January 19, 2021 in History

By History.com Editors

Following a rapid spread from its origin in Wuhan, China, the first U.S. case of the 2019 novel coronavirus, which causes a disease known as COVID-19, is confirmed in a man from Washington state.

The virus, which would spark a pandemic, was first reported in China on December 31, 2019. Halfway across the world, on January 19, a man who had returned home to Snohomish County, Washington near Seattle on January 15, after traveling to Wuhan, checked into an urgent care clinic after seeing reports about the outbreak.

Experiencing a cough, fever, nausea and vomiting, the Centers for Disease Control announced on January 21 that the 35-year-old had tested positive for COVID-19. He was hospitalized, where his condition grew worse and he developed pneumonia. His symptoms abated 10 days later.

In the following months, the Seattle area became the epicenter of an early U.S. outbreak. 39 residents of Life Care Center, a nursing home in Kirkland, died from complications from the virus in one four-week span.
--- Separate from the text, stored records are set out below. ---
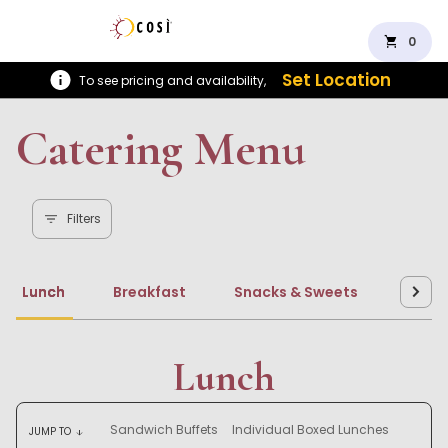
shopping_cart
0
Set Location
To see pricing and availability,
Catering Menu
Filters
Lunch
Breakfast
Snacks & Sweets
Beve
Lunch
Sandwich Buffets
Individual Boxed Lunches
JUMP TO
arrow_downward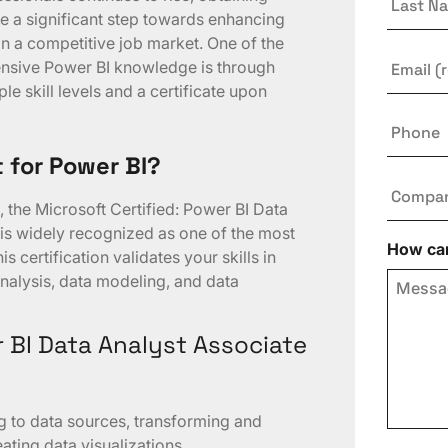
Name
be a significant step towards enhancing
n a competitive job market. One of the
Email
*
nsive Power BI knowledge is through
ple skill levels and a certificate upon
Phone
t for Power BI?
Compa
, the Microsoft Certified: Power BI Data
 is widely recognized as one of the most
How can
s certification validates your skills in
nalysis, data modeling, and data
r BI Data Analyst Associate
ng to data sources, transforming and
ating data visualizations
According to the CDC, 14 U.S. coronavirus cases were noted by public health agencies between January 21 and February 23, 2020; all patients had traveled to China. The first non-travel case was confirmed in California on February 26, and the first U.S. death was reported on February 29.

As the virus quickly marched across the country, businesses, schools and social gatherings were largely shut down, while, by May, unemployment rates reached their highest levels since the Great Depression.

Spreading to almost every country, more than 83 million have contracted the virus worldwide, and 1.8 million have died from it. The first U.S. vaccinations for COVID-19 were administered on December 14, 2020, with the rollout falling well short of expectations. As of mid-January 2021, 24.1 million cases and 400,000 deaths had been reported in the United States alone.